● **Task directions**
Print the lines in the listing below starting at the line with "nose: (353, 385)" and ending at the line with "right back paw: (103, 162)", both included. Reproduce them exactly and omit every picture.

● **Materials provided**

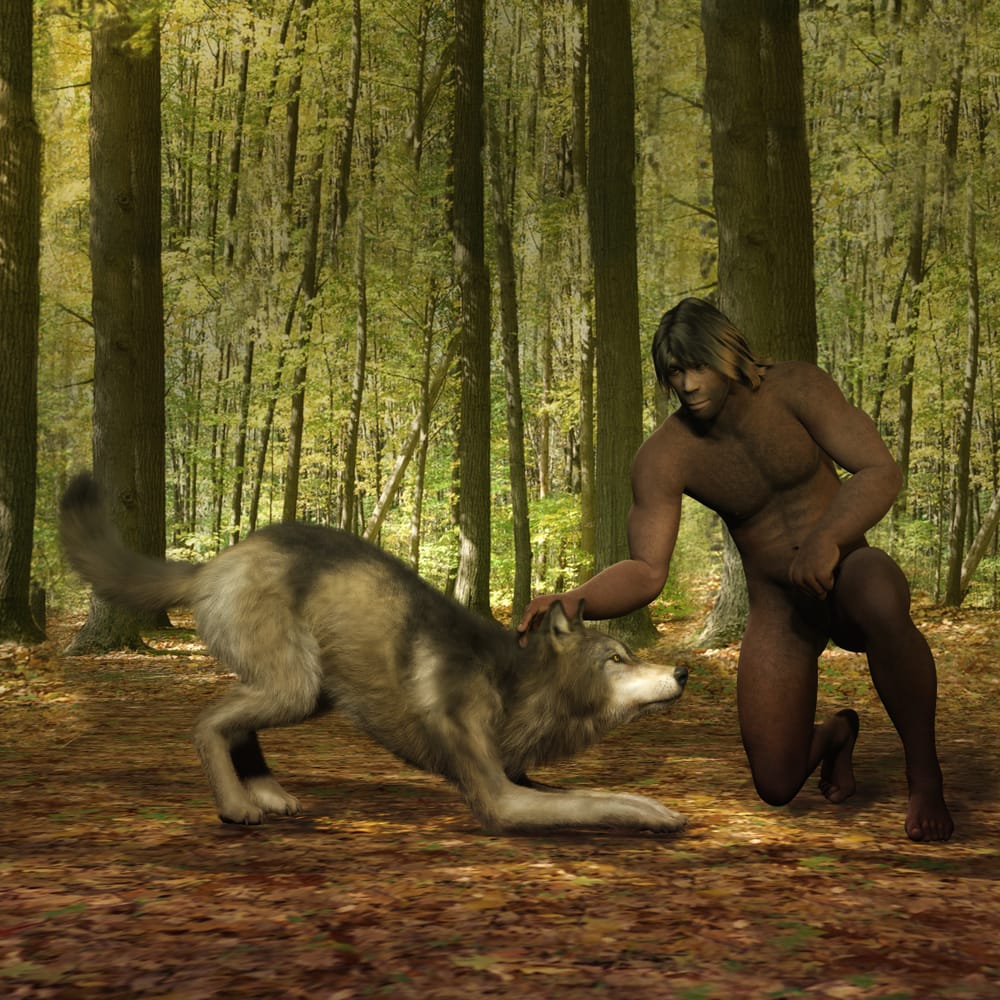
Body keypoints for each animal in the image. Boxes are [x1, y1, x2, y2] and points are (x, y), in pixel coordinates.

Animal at [60, 472, 688, 835]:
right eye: (617, 659)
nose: (682, 669)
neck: (515, 683)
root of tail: (218, 560)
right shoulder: (499, 797)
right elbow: (595, 800)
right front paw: (653, 813)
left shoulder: (518, 776)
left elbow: (594, 792)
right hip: (296, 689)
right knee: (208, 723)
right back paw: (237, 806)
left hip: (312, 692)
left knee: (238, 723)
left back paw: (267, 792)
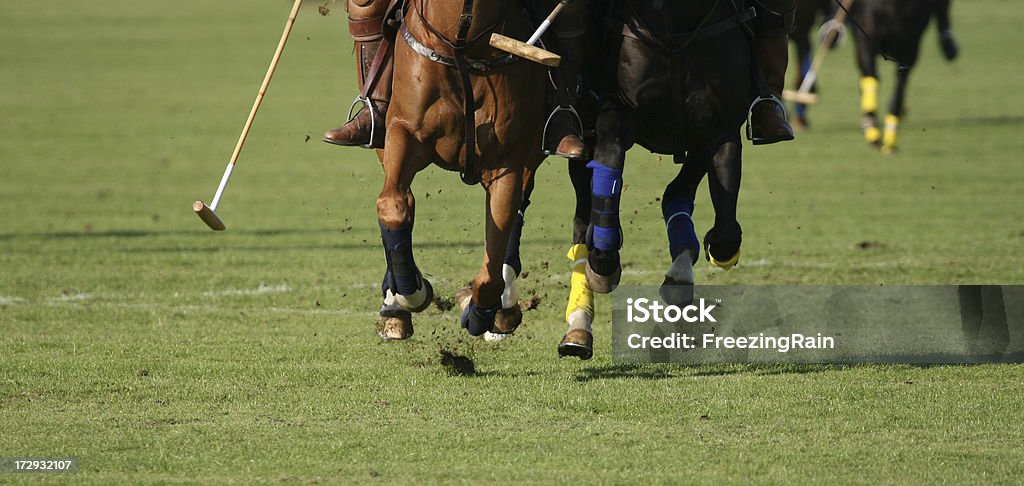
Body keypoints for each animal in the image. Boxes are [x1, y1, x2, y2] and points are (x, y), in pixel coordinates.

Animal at [374, 0, 548, 339]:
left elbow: (493, 261)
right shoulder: (403, 132)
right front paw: (412, 293)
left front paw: (480, 312)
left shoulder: (507, 160)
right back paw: (395, 307)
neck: (461, 42)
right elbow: (392, 206)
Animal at [552, 0, 761, 358]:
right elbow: (609, 166)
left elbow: (723, 234)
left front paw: (679, 276)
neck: (676, 19)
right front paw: (604, 260)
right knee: (582, 218)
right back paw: (578, 329)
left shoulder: (718, 129)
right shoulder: (616, 114)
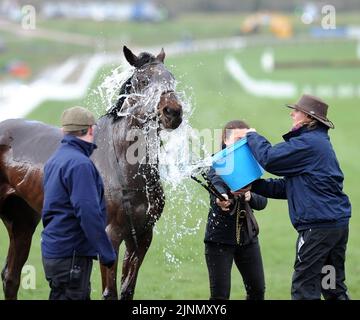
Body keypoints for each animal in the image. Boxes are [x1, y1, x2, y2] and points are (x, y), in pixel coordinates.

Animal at [0, 45, 183, 300]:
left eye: (170, 79)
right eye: (144, 80)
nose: (173, 111)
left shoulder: (142, 236)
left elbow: (127, 290)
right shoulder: (110, 235)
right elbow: (110, 292)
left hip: (22, 219)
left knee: (11, 275)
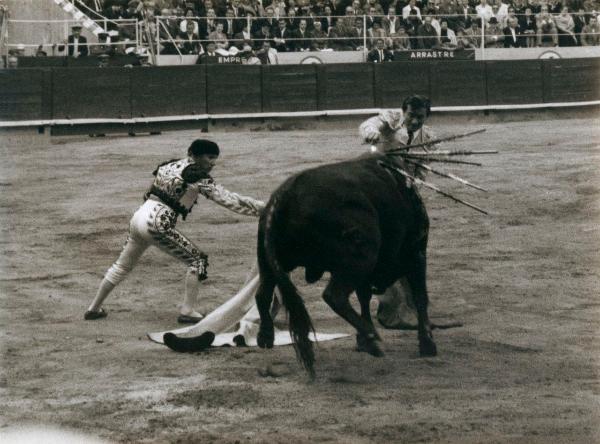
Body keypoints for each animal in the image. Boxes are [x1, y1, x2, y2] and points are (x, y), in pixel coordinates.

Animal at [255, 153, 438, 374]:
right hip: (361, 257)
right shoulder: (416, 254)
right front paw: (427, 344)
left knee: (262, 294)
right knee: (334, 295)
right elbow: (421, 297)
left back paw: (265, 337)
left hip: (269, 262)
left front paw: (364, 340)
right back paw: (370, 335)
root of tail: (285, 195)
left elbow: (364, 298)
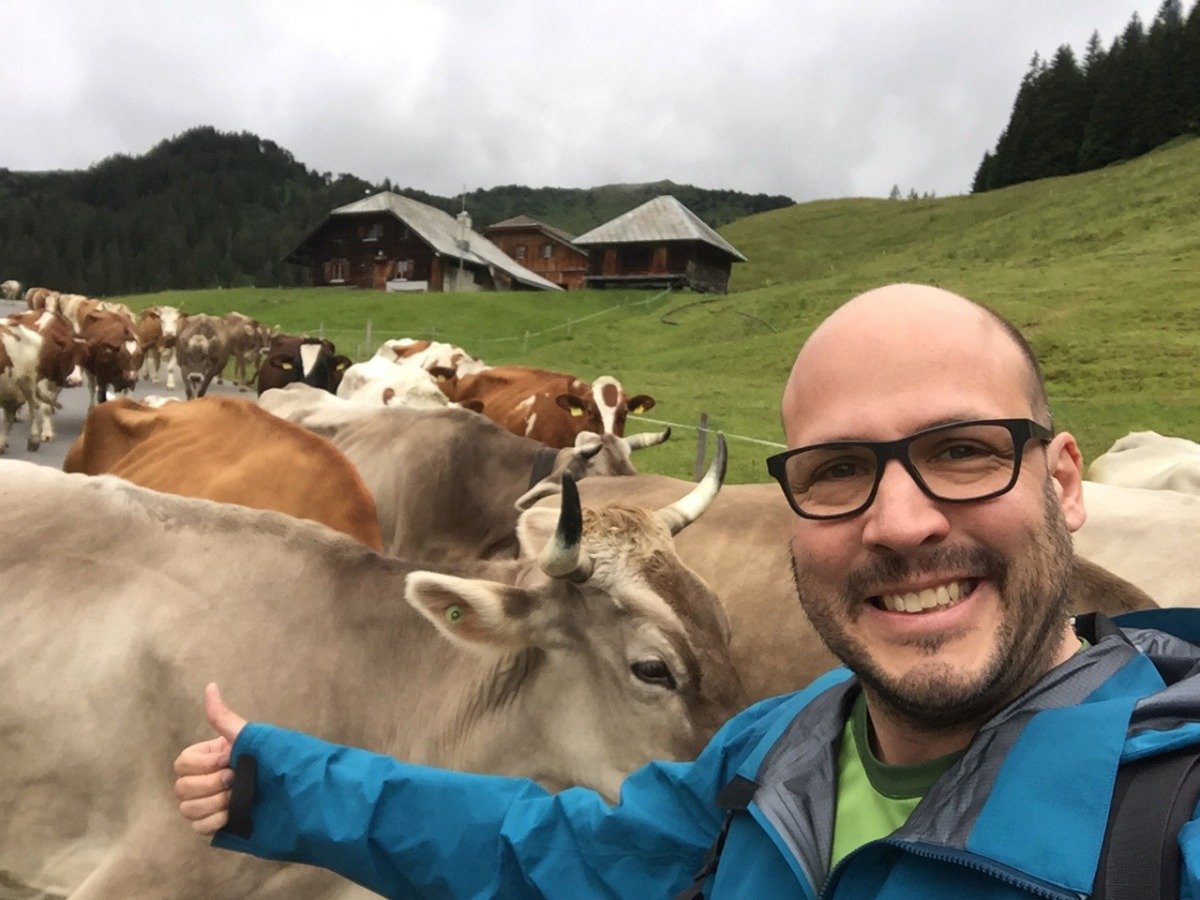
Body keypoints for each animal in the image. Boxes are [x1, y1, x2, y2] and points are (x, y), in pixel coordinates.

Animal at [0, 321, 44, 453]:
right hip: (8, 389)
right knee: (9, 415)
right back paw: (2, 444)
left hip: (27, 381)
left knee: (34, 406)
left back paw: (34, 440)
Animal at [6, 309, 86, 443]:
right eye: (68, 353)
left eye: (86, 356)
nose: (75, 380)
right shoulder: (42, 379)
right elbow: (46, 407)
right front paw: (47, 433)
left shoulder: (57, 383)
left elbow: (50, 401)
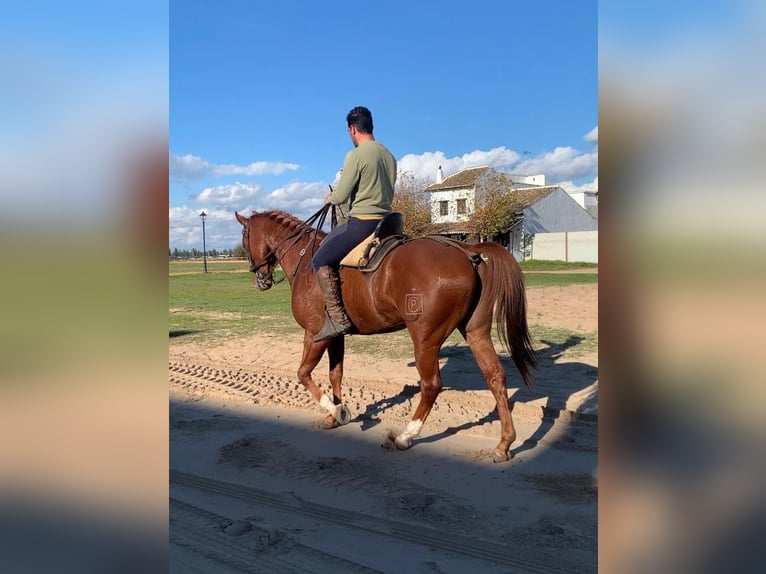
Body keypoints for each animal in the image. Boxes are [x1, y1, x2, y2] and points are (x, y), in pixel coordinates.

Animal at [237, 209, 536, 466]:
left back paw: (405, 436)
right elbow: (336, 374)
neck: (305, 259)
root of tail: (467, 251)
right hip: (475, 332)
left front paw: (335, 411)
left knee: (431, 385)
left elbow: (303, 373)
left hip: (425, 339)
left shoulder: (314, 335)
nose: (259, 279)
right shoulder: (335, 336)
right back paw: (504, 443)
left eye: (244, 236)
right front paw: (336, 413)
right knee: (495, 377)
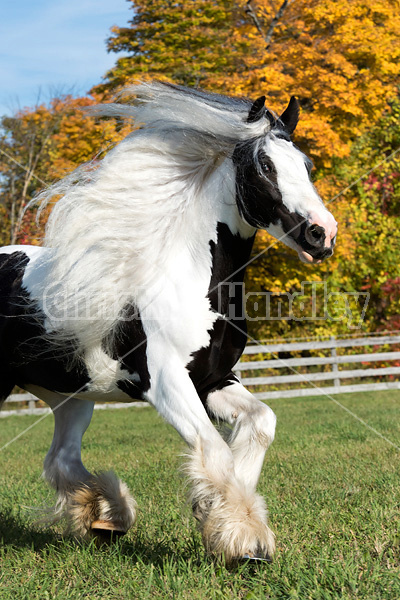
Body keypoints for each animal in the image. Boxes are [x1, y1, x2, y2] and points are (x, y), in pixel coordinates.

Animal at [0, 82, 338, 564]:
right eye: (265, 165)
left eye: (306, 165)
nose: (322, 234)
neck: (190, 280)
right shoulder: (166, 382)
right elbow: (213, 448)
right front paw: (243, 540)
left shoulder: (214, 379)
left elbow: (260, 425)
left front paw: (221, 518)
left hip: (70, 396)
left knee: (61, 459)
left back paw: (106, 518)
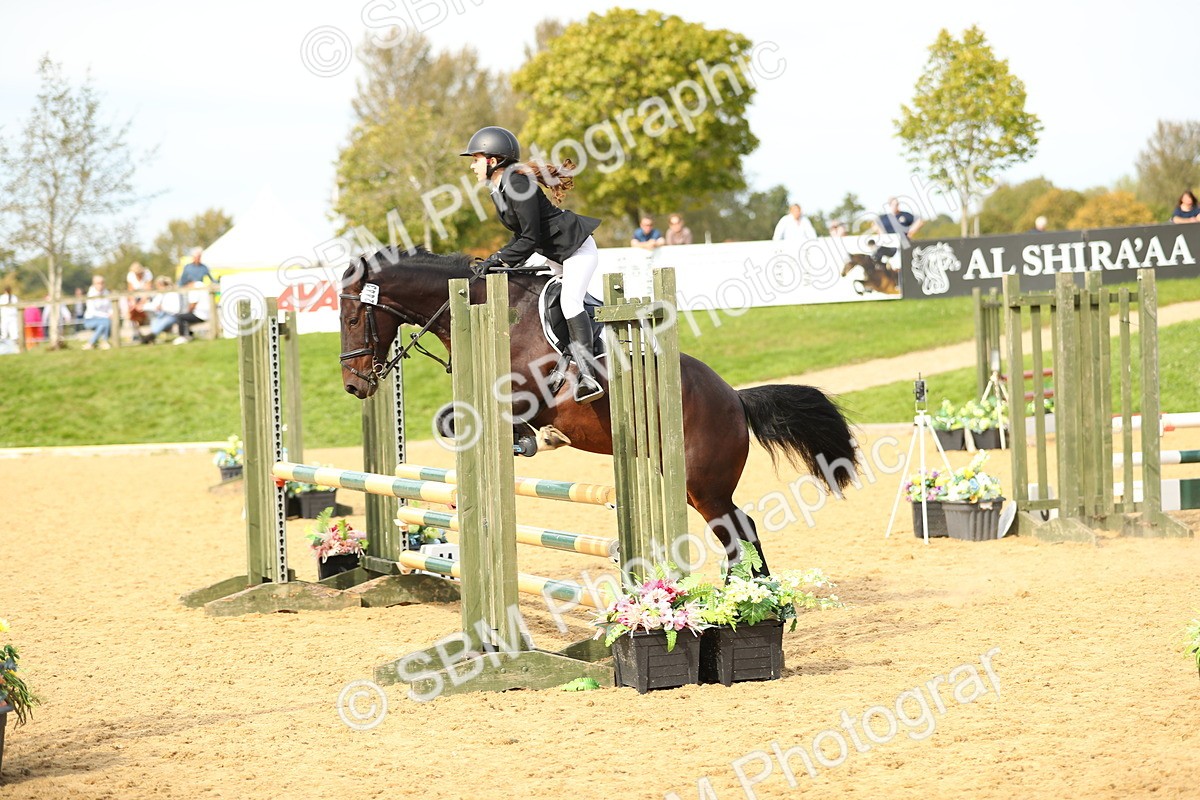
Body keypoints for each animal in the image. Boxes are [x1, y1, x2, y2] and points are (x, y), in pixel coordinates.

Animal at [338, 247, 860, 576]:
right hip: (686, 480)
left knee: (737, 531)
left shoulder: (529, 394)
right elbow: (454, 421)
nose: (353, 385)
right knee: (740, 530)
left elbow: (472, 420)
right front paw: (527, 442)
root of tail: (733, 396)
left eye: (351, 317)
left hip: (703, 483)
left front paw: (531, 440)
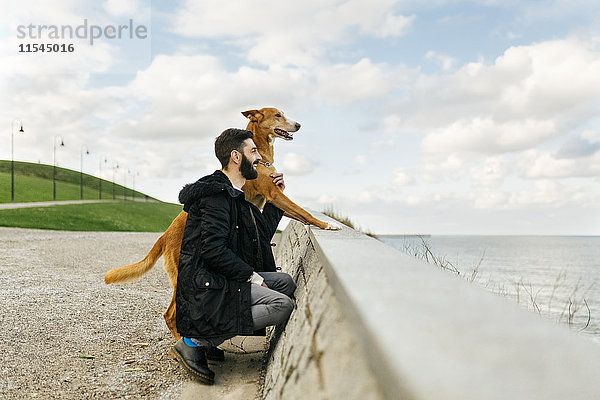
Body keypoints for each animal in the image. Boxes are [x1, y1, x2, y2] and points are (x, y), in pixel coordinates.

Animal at [105, 108, 340, 340]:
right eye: (277, 115)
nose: (298, 125)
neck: (260, 157)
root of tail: (164, 236)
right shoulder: (274, 194)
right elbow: (303, 212)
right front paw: (327, 224)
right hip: (183, 276)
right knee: (170, 314)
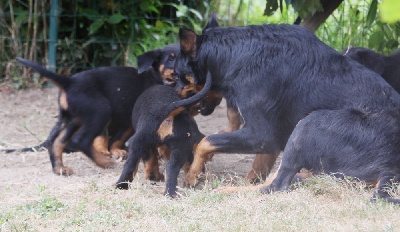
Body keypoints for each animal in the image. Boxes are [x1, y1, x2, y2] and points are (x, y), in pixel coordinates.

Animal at [10, 43, 179, 175]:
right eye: (171, 59)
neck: (158, 78)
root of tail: (68, 82)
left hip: (72, 118)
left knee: (56, 142)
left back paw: (60, 169)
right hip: (100, 111)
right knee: (80, 140)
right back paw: (103, 162)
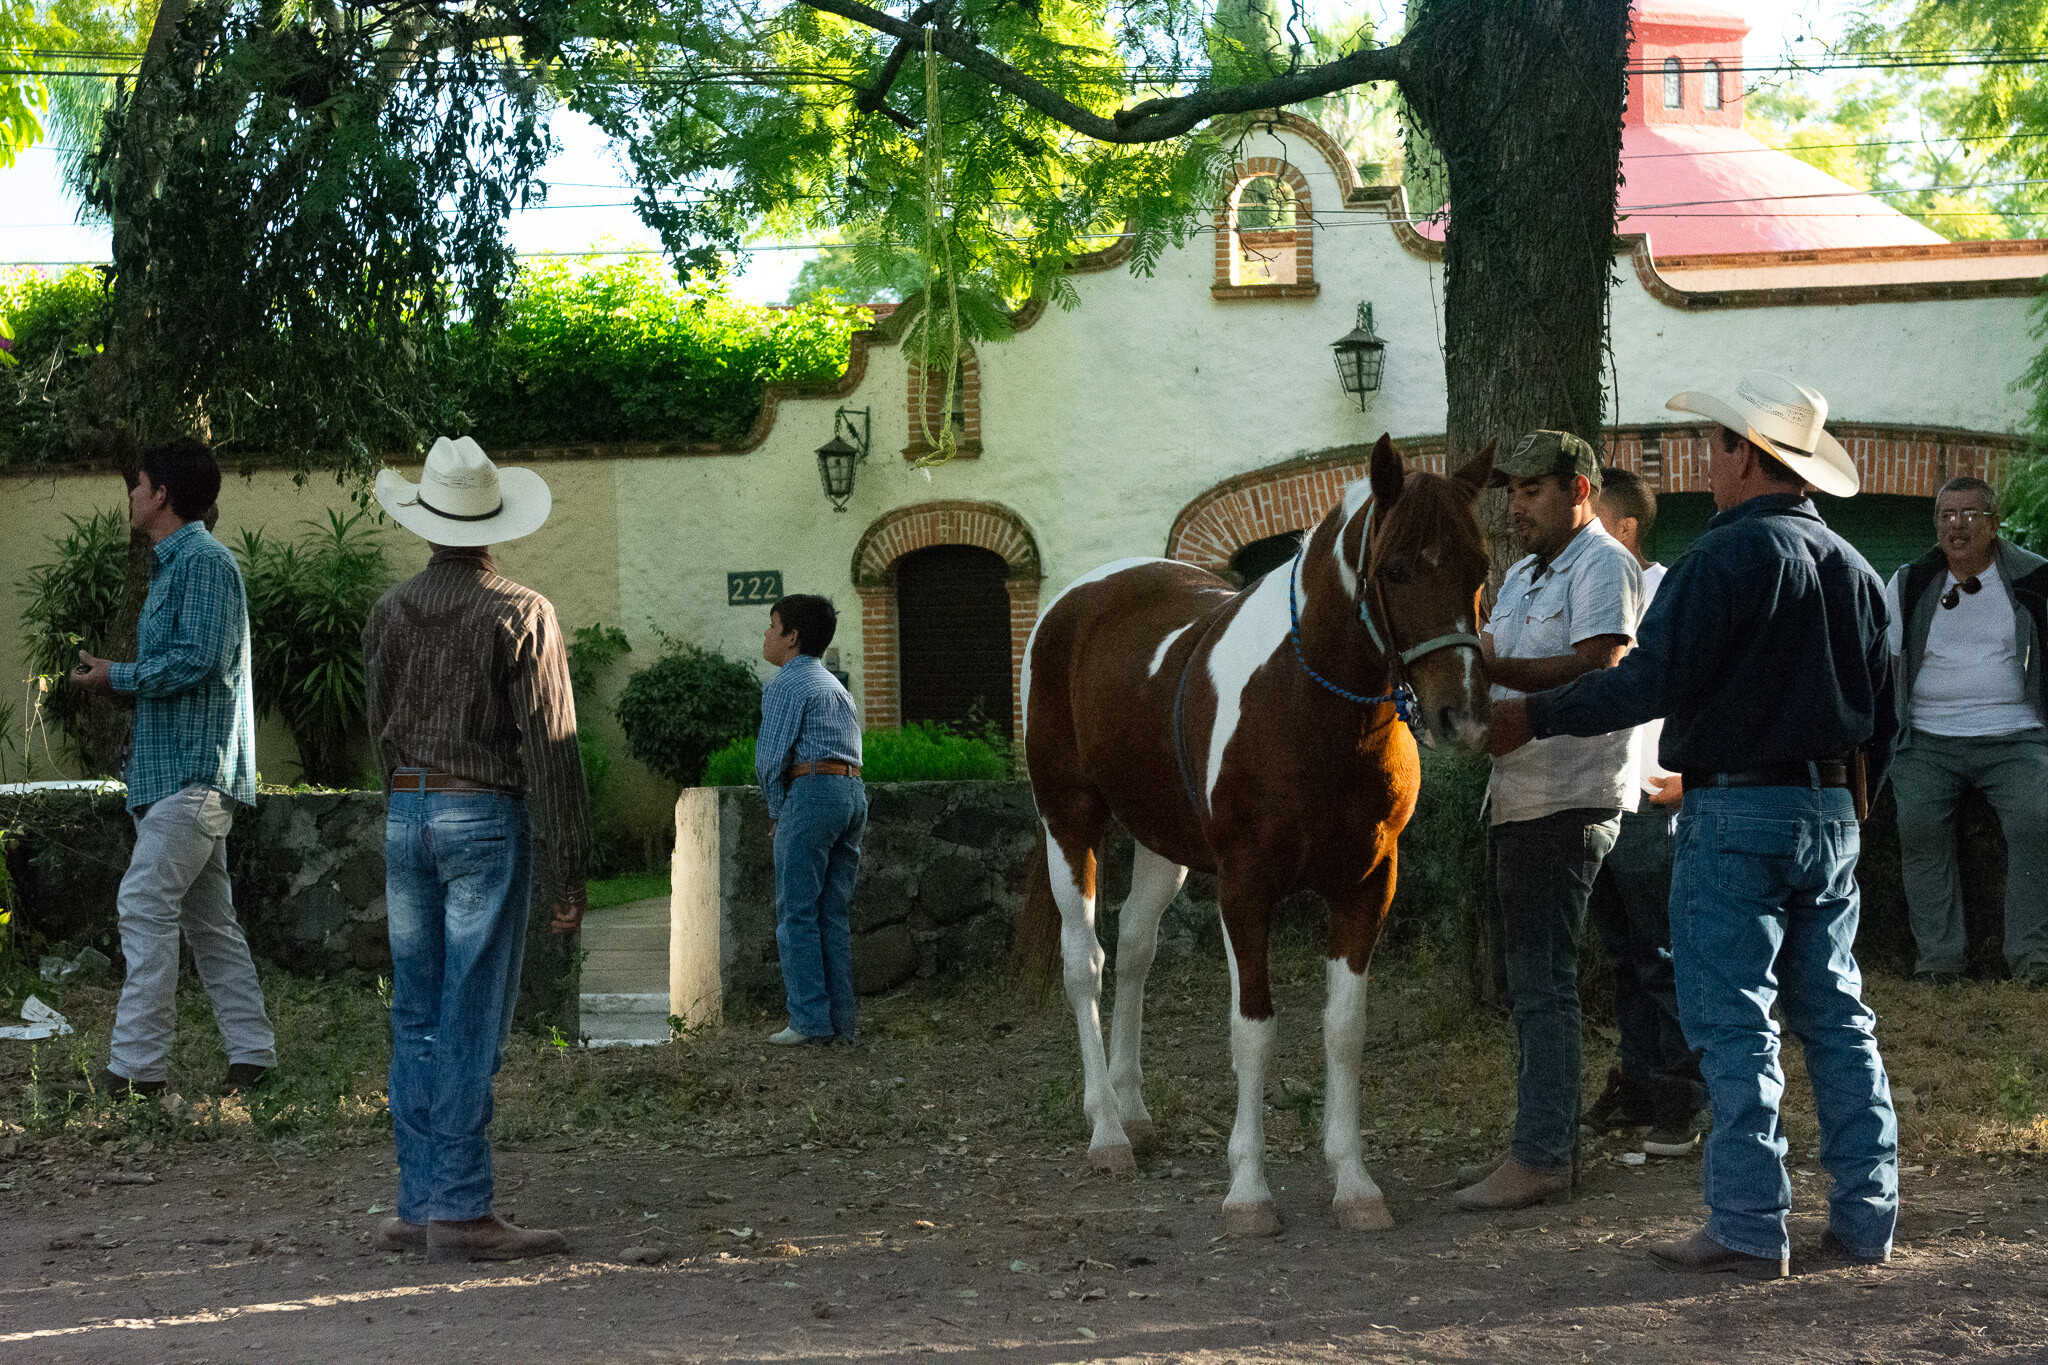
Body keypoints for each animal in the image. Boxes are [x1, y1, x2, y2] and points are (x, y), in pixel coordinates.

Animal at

● **Solved problem**
nose: (353, 385)
right knee: (740, 530)
left elbow: (472, 420)
right front paw: (527, 442)
root of tail: (733, 396)
left eye: (351, 317)
left hip: (703, 483)
left front paw: (531, 440)
Body keypoints for each animal in the image. Boxes are [x1, y1, x2, y2] and points are (x, y), in pixel coordinates.

Animal at [105, 108, 340, 340]:
right eye: (277, 115)
nose: (298, 125)
neck: (260, 157)
root of tail: (164, 236)
right shoulder: (274, 194)
right elbow: (303, 212)
right front paw: (327, 224)
right hip: (183, 276)
right knee: (170, 314)
Body keypoints for each animal in the image. Boxes are [x1, y1, x2, y2] and points are (x, y), in pixel coordinates.

Animal at [10, 43, 179, 175]:
right eye: (171, 59)
neck: (158, 78)
root of tail: (68, 82)
left hip: (72, 118)
left knee: (56, 142)
left back paw: (60, 169)
right hip: (100, 111)
right knee: (80, 140)
right back paw: (103, 162)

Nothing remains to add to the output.